Miles de vecinos y visitantes tomaron este sábado la Plaza de San Antonio para asistir al pregón de las fiestas patronales de Santoña, protagonizado por la Cofradía de Pescadores Virgen del Puerto, una institución con 134 años de historia que por primera vez recibió este honor.

El ambiente en la plaza era de pura euforia desde bien entrada la mañana. Los pañuelos marineros al cuello marcaban el uniforme del día, y la gente se agolpaba sin dejar un solo hueco libre.

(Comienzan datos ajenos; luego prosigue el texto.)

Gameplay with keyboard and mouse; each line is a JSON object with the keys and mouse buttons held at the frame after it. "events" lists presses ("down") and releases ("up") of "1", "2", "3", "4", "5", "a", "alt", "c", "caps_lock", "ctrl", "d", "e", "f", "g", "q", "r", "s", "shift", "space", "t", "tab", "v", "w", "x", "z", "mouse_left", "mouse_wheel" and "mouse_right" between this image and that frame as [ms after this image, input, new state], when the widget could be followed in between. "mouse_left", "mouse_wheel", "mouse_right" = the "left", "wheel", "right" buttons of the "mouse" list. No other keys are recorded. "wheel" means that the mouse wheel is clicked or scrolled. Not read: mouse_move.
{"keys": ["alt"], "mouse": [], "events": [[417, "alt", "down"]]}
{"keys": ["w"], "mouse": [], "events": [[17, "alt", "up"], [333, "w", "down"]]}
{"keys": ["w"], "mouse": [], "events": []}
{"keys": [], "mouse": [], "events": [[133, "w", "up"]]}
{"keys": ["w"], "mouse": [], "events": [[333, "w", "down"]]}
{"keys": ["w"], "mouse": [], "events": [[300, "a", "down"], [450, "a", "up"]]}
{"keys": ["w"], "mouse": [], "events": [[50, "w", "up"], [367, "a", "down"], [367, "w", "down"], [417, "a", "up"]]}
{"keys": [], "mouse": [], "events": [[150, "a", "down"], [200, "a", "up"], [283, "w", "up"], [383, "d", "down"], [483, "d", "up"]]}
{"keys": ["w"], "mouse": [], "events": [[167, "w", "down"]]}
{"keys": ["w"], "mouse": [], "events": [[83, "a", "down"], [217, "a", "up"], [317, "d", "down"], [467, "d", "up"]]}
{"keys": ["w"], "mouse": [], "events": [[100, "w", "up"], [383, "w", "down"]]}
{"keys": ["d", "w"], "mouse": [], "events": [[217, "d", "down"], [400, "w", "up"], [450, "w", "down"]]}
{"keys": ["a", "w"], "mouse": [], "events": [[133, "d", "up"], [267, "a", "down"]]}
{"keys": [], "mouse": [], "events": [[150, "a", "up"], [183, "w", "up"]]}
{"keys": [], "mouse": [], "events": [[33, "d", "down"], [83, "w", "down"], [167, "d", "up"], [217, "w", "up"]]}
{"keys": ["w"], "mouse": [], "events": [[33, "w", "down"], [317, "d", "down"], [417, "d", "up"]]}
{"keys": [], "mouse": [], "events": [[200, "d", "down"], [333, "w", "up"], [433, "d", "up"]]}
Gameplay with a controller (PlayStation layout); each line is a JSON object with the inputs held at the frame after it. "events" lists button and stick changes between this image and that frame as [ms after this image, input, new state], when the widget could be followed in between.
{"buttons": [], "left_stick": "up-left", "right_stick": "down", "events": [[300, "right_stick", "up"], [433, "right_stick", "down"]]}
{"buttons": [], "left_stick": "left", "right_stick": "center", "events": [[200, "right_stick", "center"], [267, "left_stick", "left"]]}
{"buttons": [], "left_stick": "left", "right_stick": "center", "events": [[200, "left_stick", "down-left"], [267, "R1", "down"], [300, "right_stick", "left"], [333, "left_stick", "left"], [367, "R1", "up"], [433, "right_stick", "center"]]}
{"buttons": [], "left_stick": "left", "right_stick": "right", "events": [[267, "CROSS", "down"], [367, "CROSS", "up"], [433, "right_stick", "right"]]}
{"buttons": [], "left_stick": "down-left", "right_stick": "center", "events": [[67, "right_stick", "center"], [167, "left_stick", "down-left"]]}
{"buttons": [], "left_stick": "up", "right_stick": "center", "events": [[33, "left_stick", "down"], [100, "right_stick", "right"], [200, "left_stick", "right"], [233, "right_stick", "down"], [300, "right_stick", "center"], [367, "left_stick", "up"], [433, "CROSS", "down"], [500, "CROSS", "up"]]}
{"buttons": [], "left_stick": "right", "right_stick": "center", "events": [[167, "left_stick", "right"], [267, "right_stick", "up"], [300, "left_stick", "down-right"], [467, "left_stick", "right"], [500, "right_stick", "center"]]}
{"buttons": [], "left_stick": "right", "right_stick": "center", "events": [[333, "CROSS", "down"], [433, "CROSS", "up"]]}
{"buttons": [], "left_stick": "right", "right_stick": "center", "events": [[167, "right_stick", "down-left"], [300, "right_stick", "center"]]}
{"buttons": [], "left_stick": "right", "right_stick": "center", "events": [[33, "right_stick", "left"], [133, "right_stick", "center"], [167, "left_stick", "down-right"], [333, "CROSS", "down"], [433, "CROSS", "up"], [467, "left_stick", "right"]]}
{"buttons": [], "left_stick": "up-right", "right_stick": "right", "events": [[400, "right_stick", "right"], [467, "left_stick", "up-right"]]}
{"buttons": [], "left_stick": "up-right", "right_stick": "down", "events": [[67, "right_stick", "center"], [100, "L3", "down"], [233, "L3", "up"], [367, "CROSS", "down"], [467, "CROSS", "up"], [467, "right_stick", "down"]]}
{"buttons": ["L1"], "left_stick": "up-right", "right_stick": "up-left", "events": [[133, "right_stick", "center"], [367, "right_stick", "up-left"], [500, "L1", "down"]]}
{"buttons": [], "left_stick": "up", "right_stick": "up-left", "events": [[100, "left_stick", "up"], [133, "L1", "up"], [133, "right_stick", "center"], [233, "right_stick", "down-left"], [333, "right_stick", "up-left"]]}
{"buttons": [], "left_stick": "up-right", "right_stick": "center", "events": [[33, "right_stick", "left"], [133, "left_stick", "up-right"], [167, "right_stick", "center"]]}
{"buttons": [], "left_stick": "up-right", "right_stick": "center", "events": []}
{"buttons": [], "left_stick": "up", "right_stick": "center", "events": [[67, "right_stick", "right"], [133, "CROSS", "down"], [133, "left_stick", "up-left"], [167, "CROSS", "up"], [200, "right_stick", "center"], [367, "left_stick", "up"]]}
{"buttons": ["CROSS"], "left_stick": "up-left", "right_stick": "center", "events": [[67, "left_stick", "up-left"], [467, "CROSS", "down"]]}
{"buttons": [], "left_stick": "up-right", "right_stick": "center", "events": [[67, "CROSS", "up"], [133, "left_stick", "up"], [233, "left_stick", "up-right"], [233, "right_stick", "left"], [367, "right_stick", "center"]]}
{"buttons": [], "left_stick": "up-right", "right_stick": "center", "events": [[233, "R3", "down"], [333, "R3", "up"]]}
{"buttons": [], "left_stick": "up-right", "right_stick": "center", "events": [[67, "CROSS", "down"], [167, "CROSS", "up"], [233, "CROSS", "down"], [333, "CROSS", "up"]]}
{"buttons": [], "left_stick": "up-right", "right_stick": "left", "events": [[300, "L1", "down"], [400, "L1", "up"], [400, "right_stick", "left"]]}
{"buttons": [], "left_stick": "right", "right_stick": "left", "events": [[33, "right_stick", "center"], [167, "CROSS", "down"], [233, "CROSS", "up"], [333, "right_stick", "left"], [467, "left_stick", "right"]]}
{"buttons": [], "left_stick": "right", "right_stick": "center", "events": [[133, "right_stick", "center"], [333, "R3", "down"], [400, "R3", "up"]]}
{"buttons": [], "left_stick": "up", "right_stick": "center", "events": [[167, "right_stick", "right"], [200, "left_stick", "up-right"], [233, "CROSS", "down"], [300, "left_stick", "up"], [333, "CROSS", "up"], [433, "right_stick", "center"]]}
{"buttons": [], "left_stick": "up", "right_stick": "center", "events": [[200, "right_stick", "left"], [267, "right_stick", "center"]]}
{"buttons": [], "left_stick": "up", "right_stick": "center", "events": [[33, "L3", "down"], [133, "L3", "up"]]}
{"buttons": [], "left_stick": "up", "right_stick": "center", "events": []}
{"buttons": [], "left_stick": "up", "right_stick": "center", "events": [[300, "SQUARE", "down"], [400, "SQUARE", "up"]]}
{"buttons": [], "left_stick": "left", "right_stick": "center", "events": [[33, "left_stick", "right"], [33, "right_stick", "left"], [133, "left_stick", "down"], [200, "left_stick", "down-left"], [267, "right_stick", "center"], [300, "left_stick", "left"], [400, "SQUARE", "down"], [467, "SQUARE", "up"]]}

Los sones de los Ronceros y la Banda Cartón fueron el preludio perfecto para calentar a una multitud que ya no cabía en sí de emoción.
Poco antes de la una del mediodía, el característico sonido de la venta, ese aviso que resuena por toda la villa cuando los barcos regresan a puerto cargados de pesca, retumbó en San Antonio. La señal era clara: había llegado el momento.
Tras las palabras de bienvenida de las Manolas, la concejala de Festejos, Vanesa San Emeterio, y el alcalde, Jesús Gullart, que pidieron disfrutar de la semana con civismo y respeto, comenzó el verdadero protagonismo de la Cofradía.
Un audiovisual recogió los testimonios de trabajadores y representantes del Cabildo, entre ellos el patrón mayor Miguel Fernández, la responsable de ventas Begoña Badiola y la redera Conchi Aguirre. Todos coincidieron en definir a la Cofradía como el motor económico y el alma de Santoña, una gran familia sin la que el pueblo no se entiende.
Fue el pescador jubilado Manuel Vinatea quien puso voz al pregón ante el escenario. Con emoción contenida, recordó a los hombres y mujeres que durante generaciones construyeron la cofradía, el puerto y buena parte de la identidad de la villa, con un especial recuerdo para quienes perdieron la vida faenando en el mar.
«134 años de madrugadas, temporales, redes, subastas, hielos, cajas, manos curtidas y familias esperando en tierra», resumió Vinatea en uno de los momentos más emotivos de la mañana.
El estallido final llegó con los vivas a la Virgen del Puerto, a la gente de la mar y a Santoña, respondidos con un grito ensordecedor desde la plaza. El chupinazo sonó, los pañuelos se elevaron al cielo, las serpentinas blancas y rojas cayeron sobre la multitud y la imagen de la patrona recibió su pañuelo marinero, como manda la tradición.
Santoña tiene por delante una semana entera de jolgorio. Y la villa entera está lista para vivirla.